I have five minutes, not one question. Pulling all the stuff together than I have been talking about in the previous two rounds, has the Department plans for a massive public health campaign in terms of identifying what we can learn from where we failed before? I refer to the vaccination rate with HPV vaccination dropping to 52%, which was not on the Minister's watch but it did happen, and to the great effort by all the witnesses, the late Laura Brennan and many others such that we collectively have got that rate back up. In terms of public health education, if we look to some of the developing countries such as Rwanda with its vaccination programme, the programme is front-loaded with education and their system has worked well. We are failing because we probably did not cop on quickly enough to the power of the Internet and of false claims. As the Minister knows, I have my Bill, which is waiting to progress.
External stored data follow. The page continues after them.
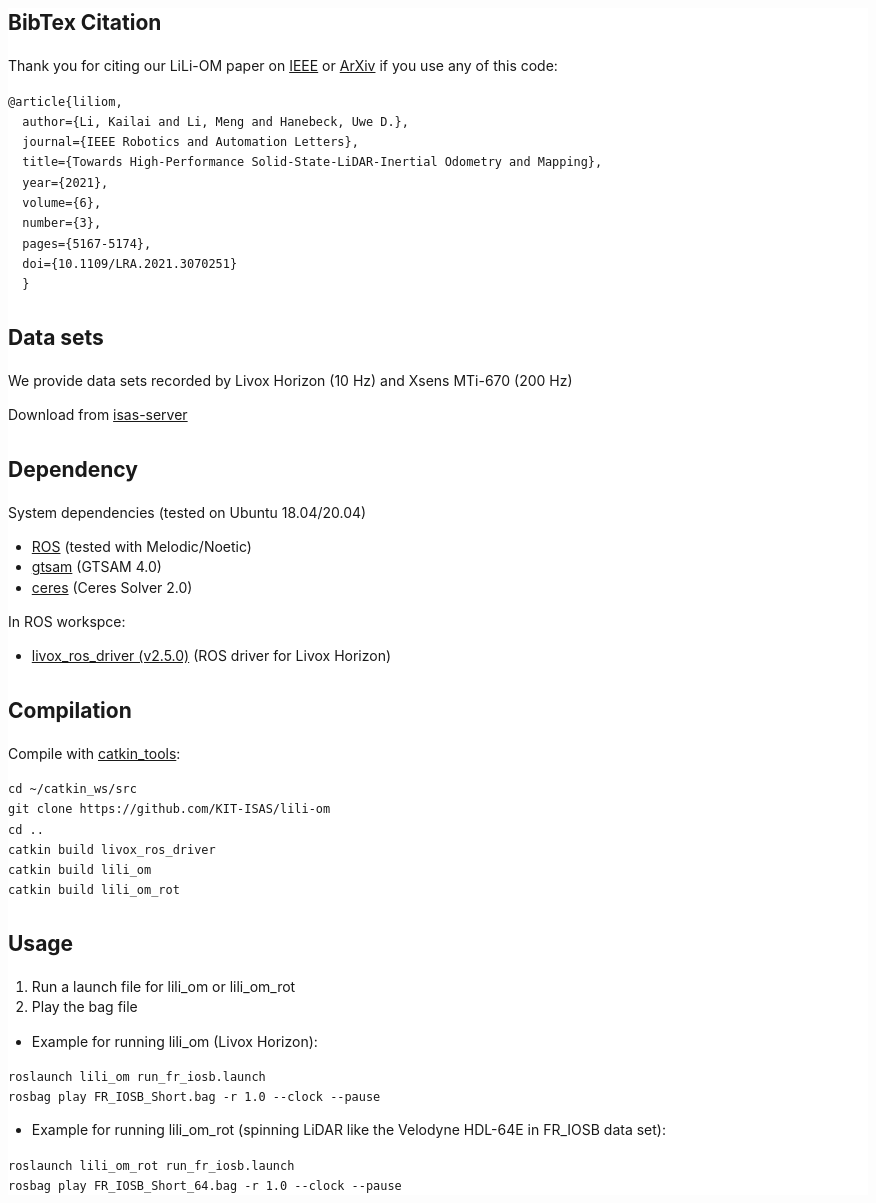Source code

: ## BibTex Citation
Thank you for citing our LiLi-OM paper on [IEEE](https://ieeexplore.ieee.org/document/9392274) or [ArXiv](https://arxiv.org/abs/2010.13150) if you use any of this code: 
```
@article{liliom,
  author={Li, Kailai and Li, Meng and Hanebeck, Uwe D.},
  journal={IEEE Robotics and Automation Letters}, 
  title={Towards High-Performance Solid-State-LiDAR-Inertial Odometry and Mapping}, 
  year={2021},
  volume={6},
  number={3},
  pages={5167-5174},
  doi={10.1109/LRA.2021.3070251}
  }
```
## Data sets
We provide data sets recorded by Livox Horizon (10 Hz) and Xsens MTi-670 (200 Hz)

Download from [isas-server](https://isas-server.iar.kit.edu/lidardataset/)

## Dependency

System dependencies (tested on Ubuntu 18.04/20.04)
- [ROS](http://wiki.ros.org/noetic/Installation) (tested with Melodic/Noetic)
- [gtsam](https://gtsam.org/) (GTSAM 4.0)
- [ceres](http://ceres-solver.org/installation.html) (Ceres Solver 2.0)

In ROS workspce: 
- [livox_ros_driver (v2.5.0)](https://github.com/Livox-SDK/livox_ros_driver/releases/tag/v2.5.0) (ROS driver for Livox Horizon)


## Compilation
Compile with [catkin_tools](https://catkin-tools.readthedocs.io/en/latest/index.html):
```
cd ~/catkin_ws/src
git clone https://github.com/KIT-ISAS/lili-om
cd ..
catkin build livox_ros_driver
catkin build lili_om
catkin build lili_om_rot
```
## Usage
1. Run a launch file for lili_om or lili_om_rot 
2. Play the bag file

- Example for running lili_om (Livox Horizon):
```
roslaunch lili_om run_fr_iosb.launch
rosbag play FR_IOSB_Short.bag -r 1.0 --clock --pause
```
- Example for running lili_om_rot (spinning LiDAR like the Velodyne HDL-64E in FR_IOSB data set):
```
roslaunch lili_om_rot run_fr_iosb.launch
rosbag play FR_IOSB_Short_64.bag -r 1.0 --clock --pause
```
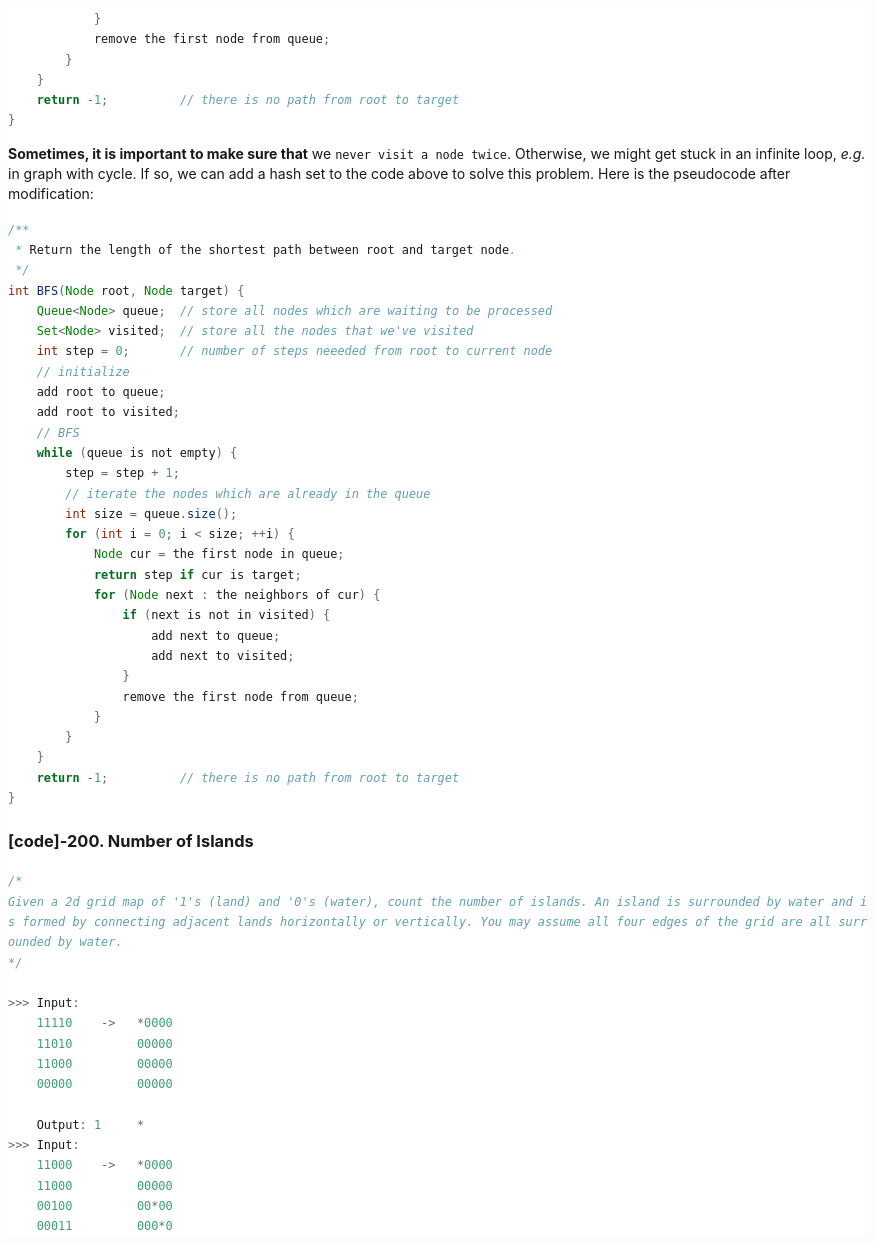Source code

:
 ```java
            }
            remove the first node from queue;
        }
    }
    return -1;          // there is no path from root to target
}
```

**Sometimes, it is important to make sure that** we `never visit a node twice`. Otherwise, we might get stuck in an infinite loop, *e.g.* in graph with cycle. If so, we can add a hash set to the code above to solve this problem. Here is the pseudocode after modification:

```java
/**
 * Return the length of the shortest path between root and target node.
 */
int BFS(Node root, Node target) {
    Queue<Node> queue;  // store all nodes which are waiting to be processed
    Set<Node> visited;  // store all the nodes that we've visited
    int step = 0;       // number of steps neeeded from root to current node
    // initialize
    add root to queue;
    add root to visited;
    // BFS
    while (queue is not empty) {
        step = step + 1;
        // iterate the nodes which are already in the queue
        int size = queue.size();
        for (int i = 0; i < size; ++i) {
            Node cur = the first node in queue;
            return step if cur is target;
            for (Node next : the neighbors of cur) {
                if (next is not in visited) {
                    add next to queue;
                    add next to visited;
                }
                remove the first node from queue;   
            }
        }
    }
    return -1;          // there is no path from root to target
}
```

### [code]-200. Number of Islands

```c++
/*
Given a 2d grid map of '1's (land) and '0's (water), count the number of islands. An island is surrounded by water and is formed by connecting adjacent lands horizontally or vertically. You may assume all four edges of the grid are all surrounded by water.
*/

>>> Input:
    11110    ->   *0000
    11010         00000
    11000         00000
    00000         00000

    Output: 1     *
>>> Input:
    11000    ->   *0000
    11000         00000
    00100         00*00
    00011         000*0
```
It is clear from the conversation about measles and mumps that people do not seem to realise how serious these conditions are. The generation that saw these conditions is largely older. My own mother is a retired public health nurse who specialised in infectious diseases so I am very much aware of the dangers associated with them. However, it is very hard to fear what we cannot see. Are we going to do anything to try to mitigate the risk of the propagation of false claims? I am thinking of something to do with the value of science and fact, our institutions, the value of research and development. Organisations such as the Irish Cancer Society clearly have public health as their remit. There is a need to identify those whose remit is probably not public health but the bottom line on their balance sheet. Beliefs are hard to change and I believe the only way we can do that is through education. There is a shift whereby people are not going to listen to the celebrity chef as to what they should take to cure their terminal cancer. However, the Department and the Minister need to pre-empt what is coming down the road in terms of slick marketing campaigns to get into people's pockets, essentially, and in some cases into the pockets of the Department, I would say, in terms of the funding of medicinal cannabis.